What to produce:
Render everything from the start of the data down to and including the line that contains "v(41.28, 29.97) *" as a Markdown table with the columns Row and Line, giving each nonblank line its own numbered row. Leave the pictures out of the table.

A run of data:
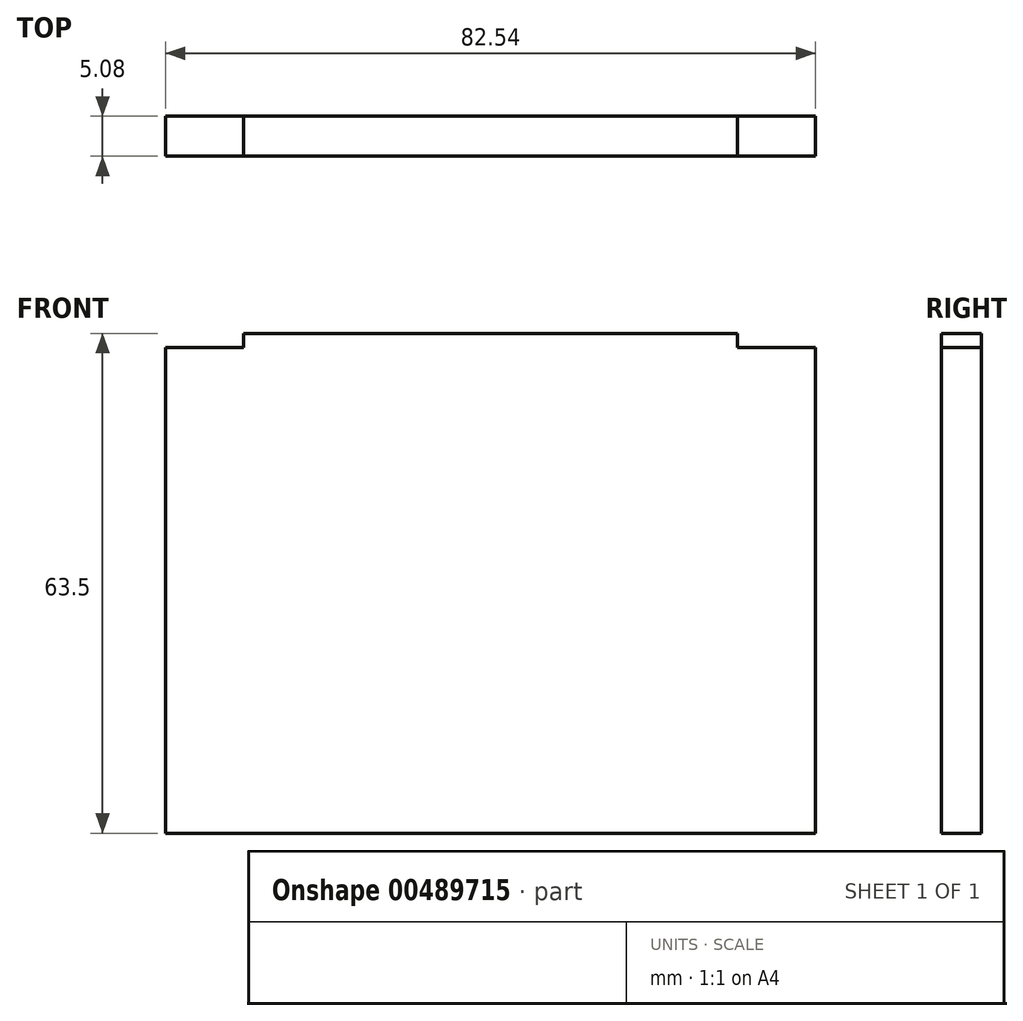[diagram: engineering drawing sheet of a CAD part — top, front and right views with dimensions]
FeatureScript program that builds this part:
annotation { "Feature Type Name" : "Feature", "Feature Type Description" : "" }
export const myFeature = defineFeature(function(context is Context, id is Id, definition is map)
    precondition{}
    {
        {
            var Q0;
            Q0=qCreatedBy(makeId("Front.planeOp"),FACE);
            var sketch = newSketch(context, id + "F0", { "sketchPlane" : qUnion([Q0])});
            skLineSegment(sketch, "E0.bottom", {"start": v(41.28, -31.75) * mm, "end": v(-41.28, -31.75) * mm});
            skLineSegment(sketch, "E0.top", {"start": v(31.37, 31.75) * mm, "end": v(-31.37, 31.75) * mm});
            skLineSegment(sketch, "E0.left", {"start": v(41.28, -31.75) * mm, "end": v(41.28, 29.97) * mm});
            skLineSegment(sketch, "E0.right", {"start": v(-41.28, -31.75) * mm, "end": v(-41.28, 29.97) * mm});
            skPoint(sketch, "E0.middle", {"position": v(0, 0) * mm});
            skLineSegment(sketch, "E1.top", {"start": v(-41.27, 29.97) * mm, "end": v(-31.37, 29.97) * mm});
            skLineSegment(sketch, "E1.right", {"start": v(-31.37, 31.75) * mm, "end": v(-31.37, 29.97) * mm});
            skLineSegment(sketch, "E2.MirrorCS", {"start": v(41.27, 29.97) * mm, "end": v(31.37, 29.97) * mm});
            skLineSegment(sketch, "E3.MirrorCS", {"start": v(31.37, 31.75) * mm, "end": v(31.37, 29.97) * mm});
            skPoint(sketch, "E4.orphan", {"position": v(41.28, 31.75) * mm});
            skPoint(sketch, "E5.orphan", {"position": v(-41.28, 31.75) * mm});
            skSolve(sketch);
        }
        {
            var Q0;
            Q0=makeQuery(id+"F0.imprint","IMPRINT",FACE,{"disambiguationData":[TD([[makeQuery(id+"F0.imprint","IMPRINT",EDGE,{"derivedFrom":sQuery(id+"F0.wireOp",EDGE,"E0.bottom")}),-1.0]])]});
            extrude(context, id + "F1", {"entities" : qUnion([Q0]), "depth" : 5.08 * mm});
        }
    });
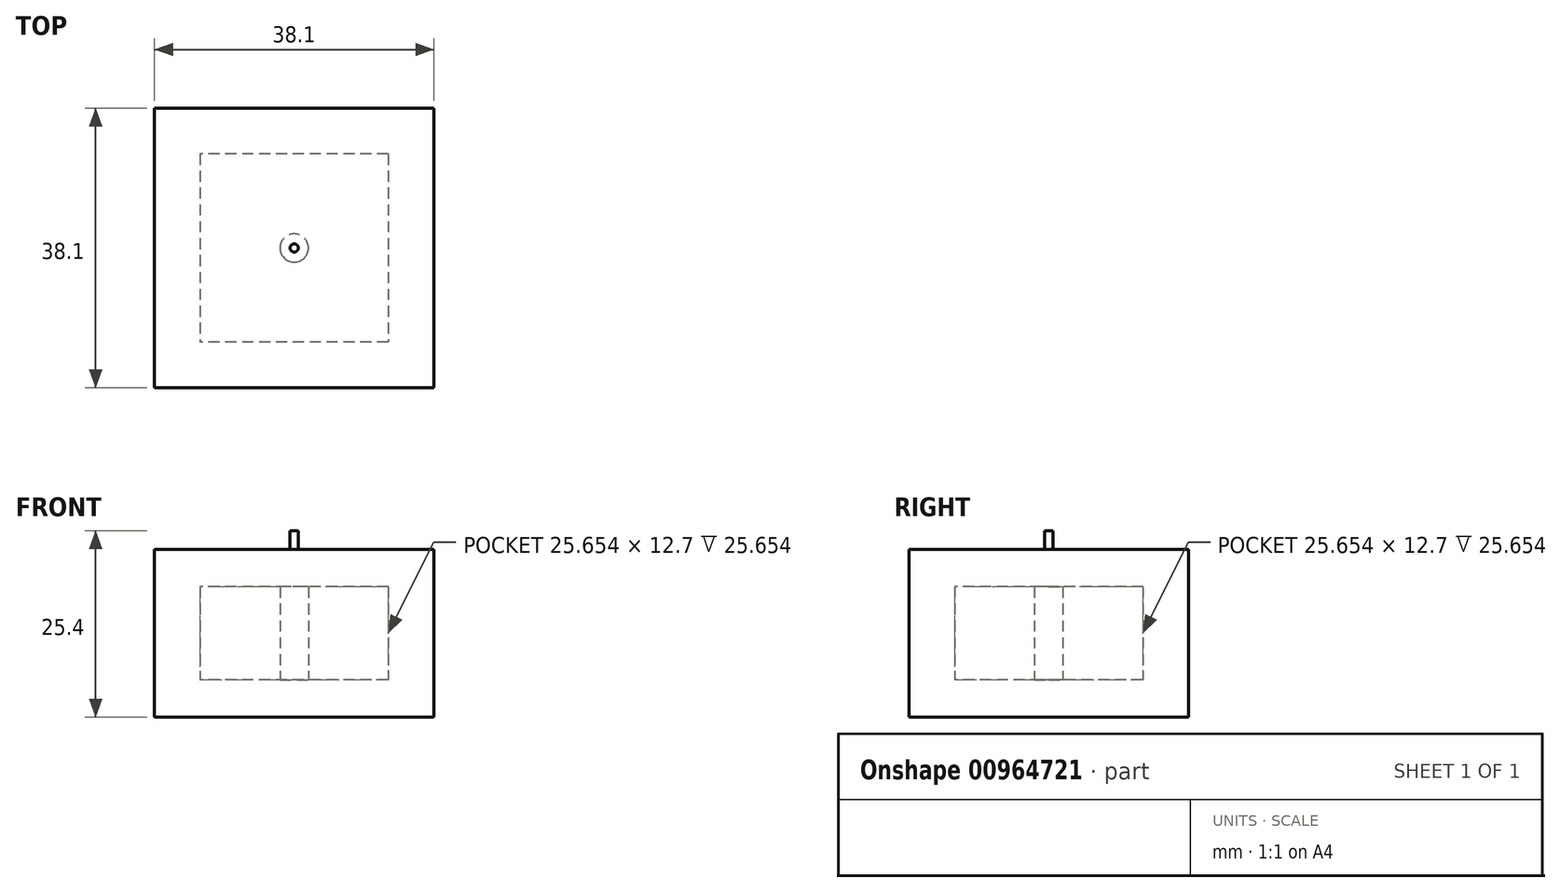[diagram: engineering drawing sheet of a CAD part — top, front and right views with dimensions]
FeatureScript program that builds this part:
annotation { "Feature Type Name" : "Feature", "Feature Type Description" : "" }
export const myFeature = defineFeature(function(context is Context, id is Id, definition is map)
    precondition{}
    {
        {
            var Q0;
            Q0=qCreatedBy(makeId("Top.planeOp"),FACE);
            var sketch = newSketch(context, id + "F0", { "sketchPlane" : qUnion([Q0])});
            skLineSegment(sketch, "E0.bottom", {"start": v(19.05, 19.05) * mm, "end": v(-19.05, 19.05) * mm});
            skLineSegment(sketch, "E0.top", {"start": v(19.05, -19.05) * mm, "end": v(-19.05, -19.05) * mm});
            skLineSegment(sketch, "E0.left", {"start": v(19.05, 19.05) * mm, "end": v(19.05, -19.05) * mm});
            skLineSegment(sketch, "E0.right", {"start": v(-19.05, 19.05) * mm, "end": v(-19.05, -19.05) * mm});
            skPoint(sketch, "E0.middle", {"position": v(0, 0) * mm});
            skSolve(sketch);
        }
        {
            var Q0;
            Q0=makeQuery(id+"F0.imprint","IMPRINT",FACE,{"disambiguationData":[TD([[makeQuery(id+"F0.imprint","IMPRINT",EDGE,{"derivedFrom":sQuery(id+"F0.wireOp",EDGE,"E0.bottom")}),1.0]])]});
            extrude(context, id + "F1", {"entities" : qUnion([Q0]), "depth" : 12.7 * mm, "offsetDistance" : 25.4 * mm});
        }
        {
            var Q0;
            Q0=qCreatedBy(makeId("Top.planeOp"),FACE);
            var sketch = newSketch(context, id + "F2", { "sketchPlane" : qUnion([Q0])});
            skLineSegment(sketch, "E1.bottom", {"start": v(12.83, 12.83) * mm, "end": v(-12.83, 12.83) * mm});
            skLineSegment(sketch, "E1.top", {"start": v(12.83, -12.83) * mm, "end": v(-12.83, -12.83) * mm});
            skLineSegment(sketch, "E1.left", {"start": v(12.83, 12.83) * mm, "end": v(12.83, -12.83) * mm});
            skLineSegment(sketch, "E1.right", {"start": v(-12.83, 12.83) * mm, "end": v(-12.83, -12.83) * mm});
            skPoint(sketch, "E1.middle", {"position": v(0, 0) * mm});
            skSolve(sketch);
        }
        {
            var Q0;
            Q0 = qSketchRegion(id + "F2", true);
            extrude(context, id + "F3", {"entities" : qUnion([Q0]), "operationType" : NewBodyOperationType.REMOVE, "depth" : 12.7 * mm, "offsetDistance" : 25.4 * mm});
        }
        {
            var Q0;
            Q0=makeQuery(id+"F1.opExtrude","CAP_FACE",FACE,{"disambiguationData":[OSD([sQuery(id+"F0.wireOp",EDGE,"E0.bottom"),sQuery(id+"F0.wireOp",EDGE,"E0.top"),sQuery(id+"F0.wireOp",EDGE,"E0.left"),sQuery(id+"F0.wireOp",EDGE,"E0.right")])],"isStart":false});
            var sketch = newSketch(context, id + "F4", { "sketchPlane" : qUnion([Q0])});
            skLineSegment(sketch, "E2.bottom", {"start": v(-19.05, -19.05) * mm, "end": v(19.05, -19.05) * mm});
            skLineSegment(sketch, "E2.top", {"start": v(-19.05, 19.05) * mm, "end": v(19.05, 19.05) * mm});
            skLineSegment(sketch, "E2.left", {"start": v(-19.05, -19.05) * mm, "end": v(-19.05, 19.05) * mm});
            skLineSegment(sketch, "E2.right", {"start": v(19.05, -19.05) * mm, "end": v(19.05, 19.05) * mm});
            skSolve(sketch);
        }
        {
            var Q0;
            Q0 = qSketchRegion(id + "F4", true);
            extrude(context, id + "F5", {"entities" : qUnion([Q0]), "operationType" : NewBodyOperationType.ADD, "depth" : 5.08 * mm, "offsetDistance" : 25.4 * mm});
        }
        {
            var Q0;
            Q0=makeQuery(id+"F1.opExtrude","CAP_FACE",FACE,{"disambiguationData":[OSD([sQuery(id+"F0.wireOp",EDGE,"E0.bottom"),sQuery(id+"F0.wireOp",EDGE,"E0.top"),sQuery(id+"F0.wireOp",EDGE,"E0.left"),sQuery(id+"F0.wireOp",EDGE,"E0.right")])],"isStart":true});
            var sketch = newSketch(context, id + "F6", { "sketchPlane" : qUnion([Q0])});
            skLineSegment(sketch, "E3.bottom", {"start": v(-19.05, 19.05) * mm, "end": v(19.05, 19.05) * mm});
            skLineSegment(sketch, "E3.top", {"start": v(-19.05, -19.05) * mm, "end": v(19.05, -19.05) * mm});
            skLineSegment(sketch, "E3.left", {"start": v(-19.05, 19.05) * mm, "end": v(-19.05, -19.05) * mm});
            skLineSegment(sketch, "E3.right", {"start": v(19.05, 19.05) * mm, "end": v(19.05, -19.05) * mm});
            skSolve(sketch);
        }
        {
            var Q0;
            Q0 = qSketchRegion(id + "F6", true);
            extrude(context, id + "F7", {"entities" : qUnion([Q0]), "operationType" : NewBodyOperationType.ADD, "depth" : 5.08 * mm, "offsetDistance" : 25.4 * mm});
        }
        {
            var Q0;
            Q0=makeQuery(id+"F7.opExtrude","CAP_FACE",FACE,{"disambiguationData":[OSD([sQuery(id+"F6.wireOp",EDGE,"E3.bottom"),sQuery(id+"F6.wireOp",EDGE,"E3.top"),sQuery(id+"F6.wireOp",EDGE,"E3.left"),sQuery(id+"F6.wireOp",EDGE,"E3.right")])],"isStart":false});
            var sketch = newSketch(context, id + "F8", { "sketchPlane" : qUnion([Q0])});
            skCircle(sketch, "E4", {"center": v(0, 0) * mm, "radius": 1.94 * mm});
            skSolve(sketch);
        }
        {
            var Q0;
            Q0 = qSketchRegion(id + "F8", true);
            extrude(context, id + "F9", {"entities" : qUnion([Q0]), "operationType" : NewBodyOperationType.ADD, "oppositeDirection" : true, "depth" : 22.6 * mm, "offsetDistance" : 25.4 * mm});
        }
        {
            var Q0;
            Q0=makeQuery(id+"F7.opExtrude","CAP_FACE",FACE,{"disambiguationData":[OSD([sQuery(id+"F6.wireOp",EDGE,"E3.bottom"),sQuery(id+"F6.wireOp",EDGE,"E3.top"),sQuery(id+"F6.wireOp",EDGE,"E3.left"),sQuery(id+"F6.wireOp",EDGE,"E3.right")])],"isStart":false});
            var sketch = newSketch(context, id + "F10", { "sketchPlane" : qUnion([Q0])});
            skCircle(sketch, "E5", {"center": v(0, 0) * mm, "radius": 0.54 * mm});
            skSolve(sketch);
        }
        {
            var Q0;
            Q0 = qSketchRegion(id + "F10", true);
            extrude(context, id + "F11", {"entities" : qUnion([Q0]), "operationType" : NewBodyOperationType.REMOVE, "oppositeDirection" : true, "depth" : 25.4 * mm, "offsetDistance" : 25.4 * mm});
        }
        {
            var Q0;
            Q0=makeQuery(id+"F7.opExtrude","CAP_FACE",FACE,{"disambiguationData":[OSD([sQuery(id+"F6.wireOp",EDGE,"E3.bottom"),sQuery(id+"F6.wireOp",EDGE,"E3.top"),sQuery(id+"F6.wireOp",EDGE,"E3.left"),sQuery(id+"F6.wireOp",EDGE,"E3.right")])],"isStart":false});
            var sketch = newSketch(context, id + "F12", { "sketchPlane" : qUnion([Q0])});
            skCircle(sketch, "E6", {"center": v(0, 0) * mm, "radius": 0.56 * mm});
            skSolve(sketch);
        }
        {
            var Q0;
            Q0 = qSketchRegion(id + "F12", true);
            extrude(context, id + "F13", {"entities" : qUnion([Q0]), "operationType" : NewBodyOperationType.ADD, "oppositeDirection" : true, "depth" : 25.4 * mm, "offsetDistance" : 25.4 * mm});
        }
    });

The response:
| Row | Line |
|---|---|
| 1 | [diagram: engineering drawing sheet of a CAD part — top, front and right views with dimensions] |
| 2 | FeatureScript program that builds this part: |
| 3 | annotation { "Feature Type Name" : "Feature", "Feature Type Description" : "" } |
| 4 | export const myFeature = defineFeature(function(context is Context, id is Id, definition is map) |
| 5 |     precondition{} |
| 6 |     { |
| 7 |         { |
| 8 |             var Q0; |
| 9 |             Q0=qCreatedBy(makeId("Front.planeOp"),FACE); |
| 10 |             var sketch = newSketch(context, id + "F0", { "sketchPlane" : qUnion([Q0])}); |
| 11 |             skLineSegment(sketch, "E0.bottom", {"start": v(41.28, -31.75) * mm, "end": v(-41.28, -31.75) * mm}); |
| 12 |             skLineSegment(sketch, "E0.top", {"start": v(31.37, 31.75) * mm, "end": v(-31.37, 31.75) * mm}); |
| 13 |             skLineSegment(sketch, "E0.left", {"start": v(41.28, -31.75) * mm, "end": v(41.28, 29.97) * mm}); |